Back-end networks form the critical data fabric that enables distributed AI training and inference at scale. These networks are engineered to handle the unique demands of AI workloads, particularly the intensive east-west traffic patterns generated during multi-GPU training operations. The network must maintain consistent high bandwidth and ultra-low latency to prevent AI training slowdowns and ensure responsive inference.
Modern back-end networks leverage RDMA (Remote Direct Memory Access) over Converged Ethernet version 2 (RoCEv2) to enable direct GPU-to-GPU communication over standard Ethernet infrastructure. This powerful combination, along with Priority Flow Control (PFC) to prevent packet loss and Explicit Congestion Notification (ECN) to maintain optimal throughput, creates a lossless fabric essential for AI workloads. The Hedgehog fabric implements these features in a cloud-native architecture that automatically optimizes network performance for AI workloads, ensuring training jobs complete faster and inference remains responsive.
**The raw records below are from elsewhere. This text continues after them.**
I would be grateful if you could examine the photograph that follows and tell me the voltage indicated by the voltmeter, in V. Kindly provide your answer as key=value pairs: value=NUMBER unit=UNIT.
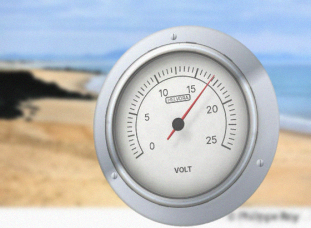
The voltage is value=17 unit=V
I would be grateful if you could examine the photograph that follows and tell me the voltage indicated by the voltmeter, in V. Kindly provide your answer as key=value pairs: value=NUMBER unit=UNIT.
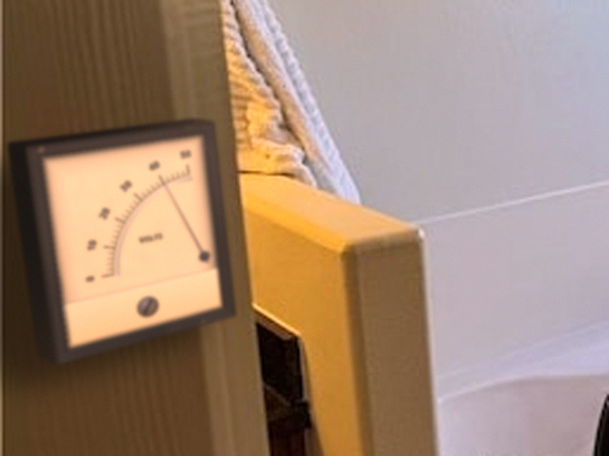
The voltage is value=40 unit=V
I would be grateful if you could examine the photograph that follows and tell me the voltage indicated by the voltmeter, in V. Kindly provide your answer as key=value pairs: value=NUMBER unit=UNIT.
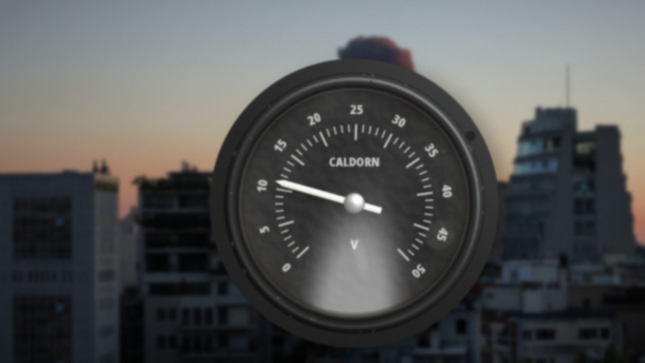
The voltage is value=11 unit=V
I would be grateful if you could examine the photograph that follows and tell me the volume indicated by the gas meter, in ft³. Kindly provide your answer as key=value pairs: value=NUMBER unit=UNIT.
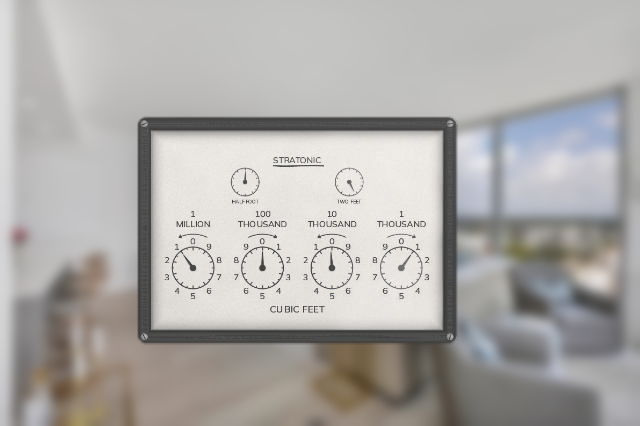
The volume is value=100100 unit=ft³
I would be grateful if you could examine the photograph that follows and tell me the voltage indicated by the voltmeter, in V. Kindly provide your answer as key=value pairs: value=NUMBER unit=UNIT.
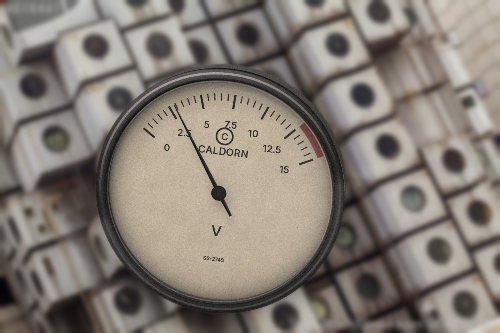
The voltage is value=3 unit=V
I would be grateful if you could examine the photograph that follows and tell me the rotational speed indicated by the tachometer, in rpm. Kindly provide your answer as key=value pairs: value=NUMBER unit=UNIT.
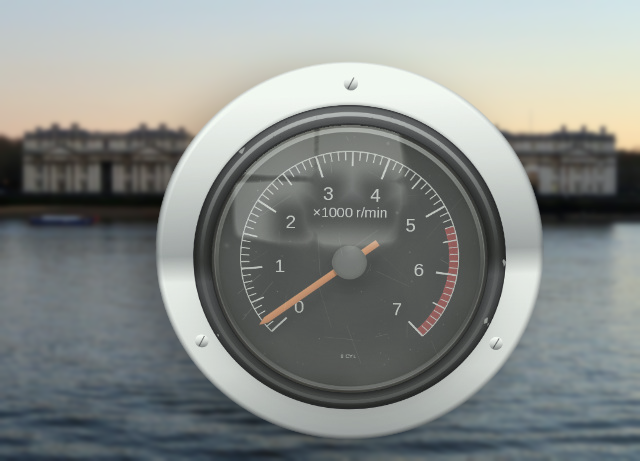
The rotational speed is value=200 unit=rpm
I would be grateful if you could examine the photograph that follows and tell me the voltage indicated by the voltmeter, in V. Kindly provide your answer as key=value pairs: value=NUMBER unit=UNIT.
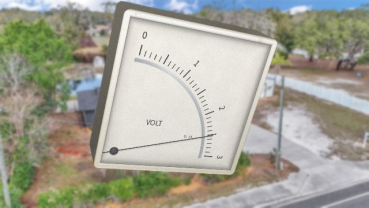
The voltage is value=2.5 unit=V
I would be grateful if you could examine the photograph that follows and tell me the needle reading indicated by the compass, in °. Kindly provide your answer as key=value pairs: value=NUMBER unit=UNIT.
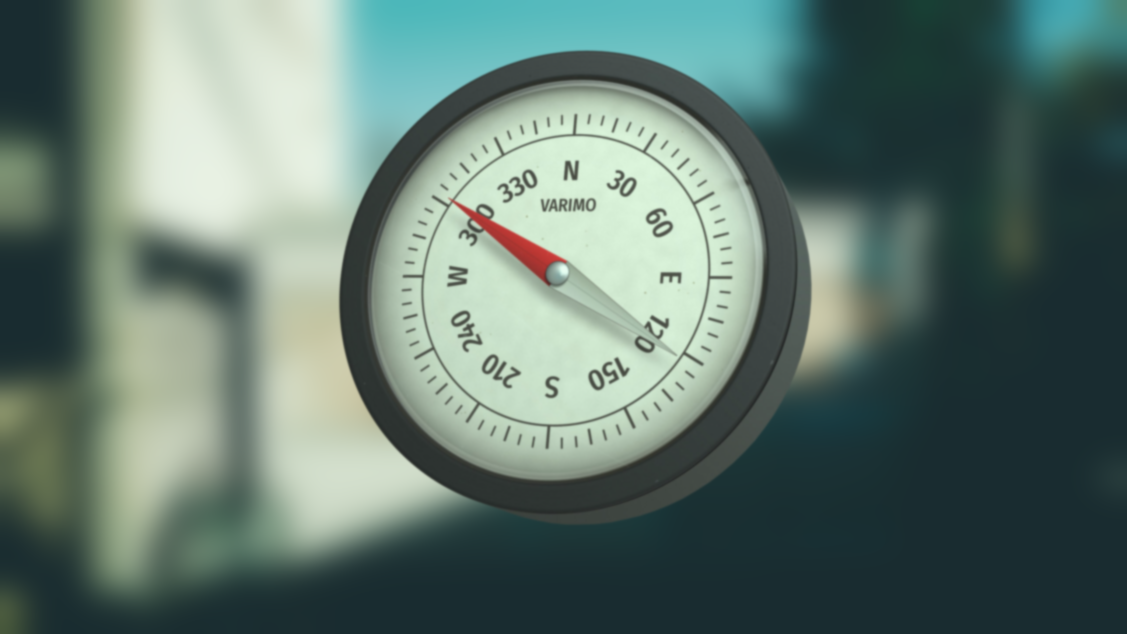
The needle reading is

Network architects typically design back-end networks with non-blocking topologies like spine-leaf to maximize bandwidth between any pair of nodes. This architectural approach, combined with intelligent traffic management and hardware acceleration, helps eliminate bottlenecks that could impact AI application performance. The result is a high-performance computational environment where distributed AI workloads can operate at their full potential.